Al enfermo con que comparte habitación le han traído el almuerzo, lo come despacio, con la cama adaptada en forma de sillón. Posada lo mira atento y pregunta, "¿yo… cuándo?", el médico le asegura que ya comió y le señala una de las mangueras que parece salir del abdomen, "pero comiste por aquí y no necesitas más nada".
Reclamo su atención, le recuerdo la entrevista inconclusa y su promesa de revelaciones. Él me pide que me acerque y al oído me lanza otra jerigonza intraducible. Desisto, me incorporo, no tiene sentido tratar de rescatar confesiones.
Posada no se desanima, ensaya una y otra vez hasta que logra decir, "queda… poco". Lo pronuncia espaciado, respirando entre palabras, luego lo repite unas tres veces, como para que no queden dudas. "¿Poco para qué?", le pregunto y como respuesta repite la frase nuevamente, pero ahora acariciándose la mandíbula con el índice y el pulgar de la mano izquierda.
El gesto es inconfundible, está peinando una barba imaginaria, una mímica que durante años han utilizado los cubanos para hablar mal de Fidel Castro y no delatarse. A falta de palabras, Posada ha copiado el gesto para referirse a su principal enemigo, el tipo que le ha obsesionado por los últimos 57 años.
Yo vine buscando develamientos que definieran su posible participación en la voladura de la nave de Cubana de Aviación aquel lejano octubre de 1976, o en las explosiones que asolaron los hoteles de La Habana en 1997. Pero Luis Posada Carriles no tiene nada nuevo que decir, guarda los alientos finales para continuar su batalla personal contra el líder de la revolución cubana.
La meta ahora no es matar a Fidel Castro, para ganar la partida ya no necesita bombas ni fusiles de francotirador, basta con sobrevivir, conseguir quedar en pie cuando el otro muera, perdurar aunque sea por unos minutos más.
Pero se le hace difícil resistir en este último round, asalto final entre dos ancianos que pueden ser traicionados por sus cuerpos en cualquier momento.
Me recuerdan los contrincantes de un cuento de Borges que compiten aun en su agonía, porque el verdugo les degüella a la misma vez y los invita a escenificar su última carrera.
Por lo pronto la enfermera nos bota en buen cubano, "permisito caballeros, vayan saliendo que lo tengo que bañar".
Posada me despide desde el camastro que la enfermera ha comenzado a envolver con una cortina corrediza. La mujer lo va desapareciendo a la vista de todos, aislándolo dentro del ovalo de nylon que cuelga del techo y que parece más telón y artesonado de un circo ambulante que la bañera improvisada de un cuarto de hospital.

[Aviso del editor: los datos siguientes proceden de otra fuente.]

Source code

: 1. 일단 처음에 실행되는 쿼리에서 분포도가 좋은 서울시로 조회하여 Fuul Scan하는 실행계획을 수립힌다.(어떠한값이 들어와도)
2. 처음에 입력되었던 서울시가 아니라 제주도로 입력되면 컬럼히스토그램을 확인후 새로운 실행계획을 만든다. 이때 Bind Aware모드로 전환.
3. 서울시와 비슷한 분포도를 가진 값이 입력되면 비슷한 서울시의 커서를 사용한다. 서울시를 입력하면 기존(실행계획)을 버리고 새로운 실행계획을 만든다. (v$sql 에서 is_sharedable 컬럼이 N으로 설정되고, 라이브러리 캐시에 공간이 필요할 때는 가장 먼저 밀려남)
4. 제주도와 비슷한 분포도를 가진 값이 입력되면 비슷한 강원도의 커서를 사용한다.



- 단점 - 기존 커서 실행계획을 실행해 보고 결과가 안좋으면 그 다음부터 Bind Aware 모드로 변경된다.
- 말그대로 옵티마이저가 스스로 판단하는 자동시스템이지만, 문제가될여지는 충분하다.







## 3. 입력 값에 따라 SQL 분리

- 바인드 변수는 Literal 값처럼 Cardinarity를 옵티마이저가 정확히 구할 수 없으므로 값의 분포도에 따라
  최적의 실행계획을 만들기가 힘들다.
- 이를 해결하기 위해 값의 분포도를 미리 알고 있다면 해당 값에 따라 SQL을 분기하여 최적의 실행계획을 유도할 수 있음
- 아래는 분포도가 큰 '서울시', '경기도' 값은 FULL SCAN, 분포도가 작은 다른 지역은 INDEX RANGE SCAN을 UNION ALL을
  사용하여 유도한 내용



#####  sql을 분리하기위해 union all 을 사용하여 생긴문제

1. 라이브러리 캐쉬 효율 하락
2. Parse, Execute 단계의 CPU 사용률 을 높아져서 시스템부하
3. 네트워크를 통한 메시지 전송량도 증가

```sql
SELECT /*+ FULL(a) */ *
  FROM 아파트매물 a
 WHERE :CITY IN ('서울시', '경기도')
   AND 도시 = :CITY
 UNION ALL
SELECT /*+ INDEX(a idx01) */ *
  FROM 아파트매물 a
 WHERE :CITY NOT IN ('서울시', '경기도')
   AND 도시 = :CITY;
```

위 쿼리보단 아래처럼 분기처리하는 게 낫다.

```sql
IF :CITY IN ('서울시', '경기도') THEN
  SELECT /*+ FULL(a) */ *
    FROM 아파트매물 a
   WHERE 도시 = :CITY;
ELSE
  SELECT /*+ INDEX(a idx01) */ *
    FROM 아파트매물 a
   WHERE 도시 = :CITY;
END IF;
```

Allí queda, tranquilo, sumiso, tosiendo, dejando a otros hacer.
Quizás no se percate de la similitud de este acto con el final de sus días.
Quizás Posada no entienda que vive el capítulo final de su historia, una novela que ahora mismo nadie quiere leer, muchos porque la rechazan, otros porque, con razón o sin ella, le temen.